ŒUVRE : La Tragédie hongroise, lettre-préf. de Jean-Paul Sartre, P. Horay, 1956. — Dieu et son juif, B. Grasset, 1960. — Le Coup de Prague, 1948 ; avec le concours de Vladimir-Claude Fišera, Seuil, 1976. — Histoire des démocraties populaires, 2 vol., Seuil, 1979. — La Social-démocratie quand même : un demi-siècle d’expériences réformistes, R. Laffont, 1980. — Henri Heine, O. Orban, 1981. — La fin des démocraties populaires : les chemins du post-communisme, avec la collab. d’Ewa Kulesza-Mietkowski, Seuil, 1992. — Requiem pour un empire défunt : histoire de la destruction de l’Autriche-Hongrie, Seuil, 1993. — Joseph II : un Habsbourg révolutionnaire : essai biographique, Quai Voltaire, 1994. — La tragédie hongroise : 1956, lettre-préf. de Jean-Paul Sartre ; présentation de Jean Duvignaud ; épilogue de Pierre Kende, Horay, 1996. — Hongrois et Juifs : histoire millénaire d’un couple singulier, 1000-1997 : contribution à l’étude de l’intégration et du rejet, en collab. avec Gyula Zeke, Balland, 1997. — Le Voyage sentimental, Éd. des Syrtes, 2001. — Dieu, l’homme et son diable : méditation sur le mal et le cours de l’histoire : essai, Buchet-Chastel, 2005. — 1956, Budapest, l’insurrection.
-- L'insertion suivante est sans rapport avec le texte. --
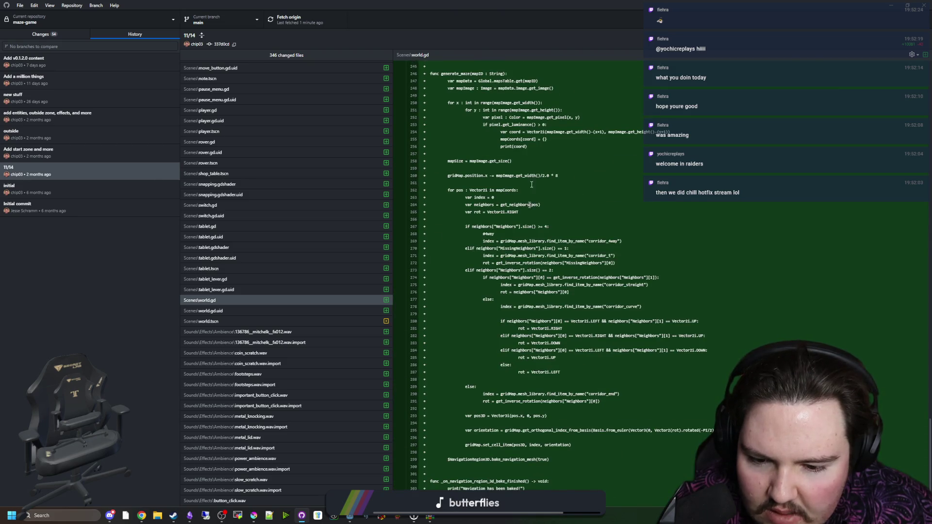
key(alt+Tab)
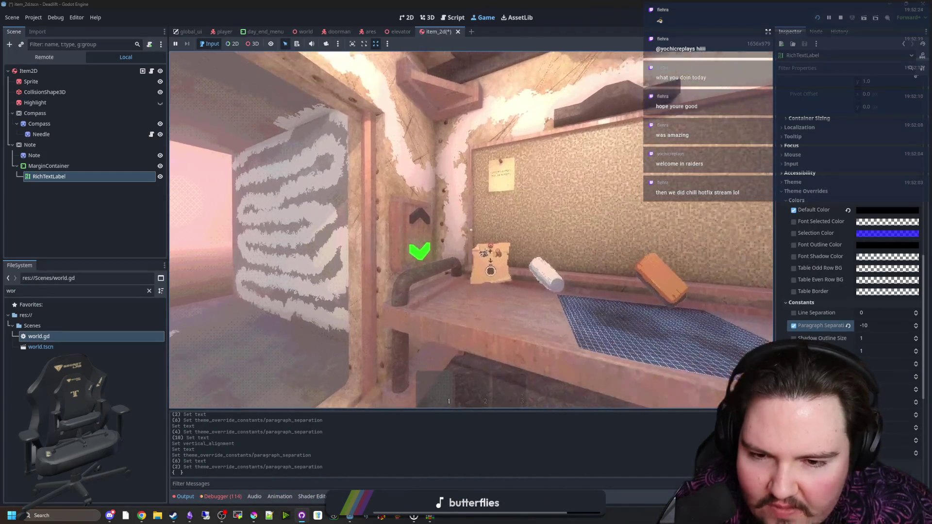
Walk out to the forest and back into the corridor, pausing and resuming the game.
key(w)
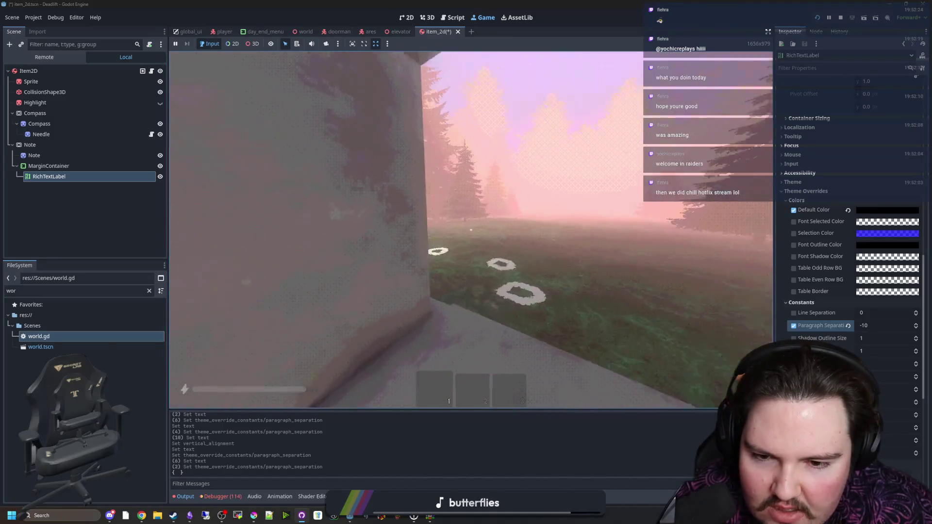
key(w)
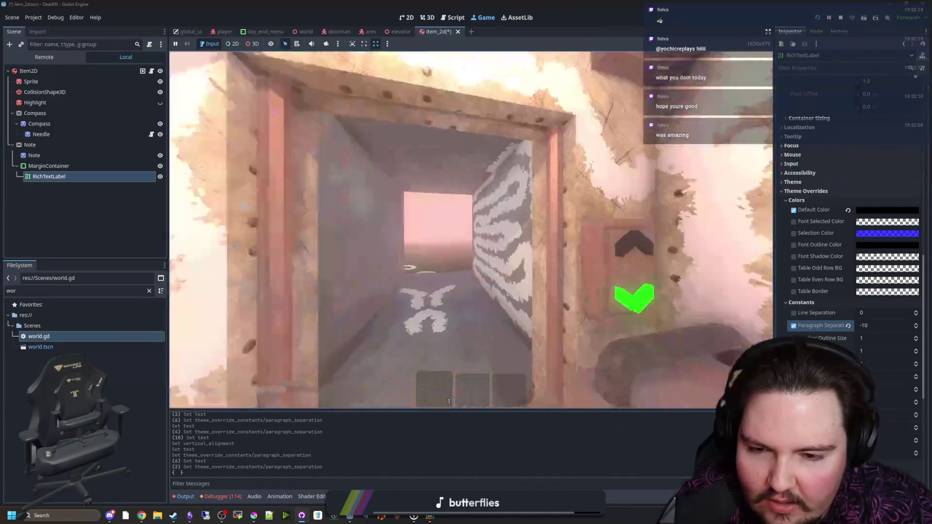
key(Escape)
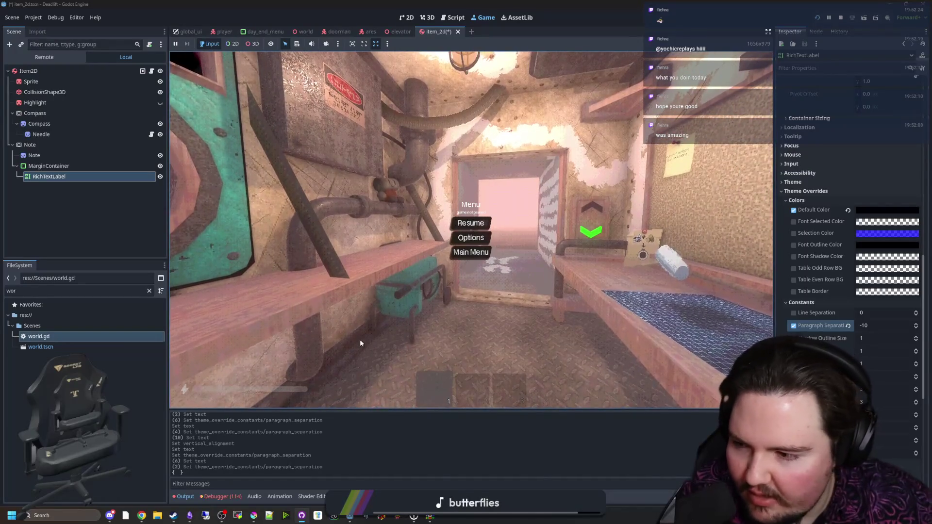
click(82, 437)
La première révolution anti-totalitaire, éd. revue et augmentée, Complexe, 2006.

SOURCES : François Fejtő, Mémoires : de Budapest à Paris, Calmann-Lévy, 1986. — Ferenc Fejtő, Budapesttől Párizsig. Emlékeim [De Budapest à Paris. Mes souvenirs], Budapest, Magvetö, 1990 (édition augmentée). — Où va le temps qui passe ? Entretiens avec Jacqueline Cherruault-Serper, Balland, 1991. — Le Passager du siècle. (François Fejtő s’entretient avec Maurizio Serra) , Hachette Litt., 1999. — Agárdi Péter, Értékrend és kritika : Fejtő Ferenc irodalomszemlélete a 30-as években [Ordre de valeurs et critique : la conception littéraire de Ferenc Fejtő dans les années 1930], Budapest, Gondolat, 1983. — Viktor Karády, « Mikrohistória és társadalomtörténet : Fejtő Ferenc pályakezdése » [Micro-histoire et histoire sociale : les débuts de Ferenc Fejtő], in Zsidóság és társadalmi egyenlőtlenségek 1867-1945 [Les Juifs et les inégalités sociales 1867-1945], Budapest, Replika kör, 2000, p. 93-117. — Victor Karady, « In memoriam François Fejtő. La formation en Hongrie d’un grand Européen judéo-chrétien », Cahier du judaïsme, 2008, n° 3. — Clara Royer, « Beszélgetések Fejtő Ferenccel » [Conversations with Ferenc Fejtő], Múlt és Jövő [Passé et Futur], Budapest, 2008, n° 2-3, p. 157-168.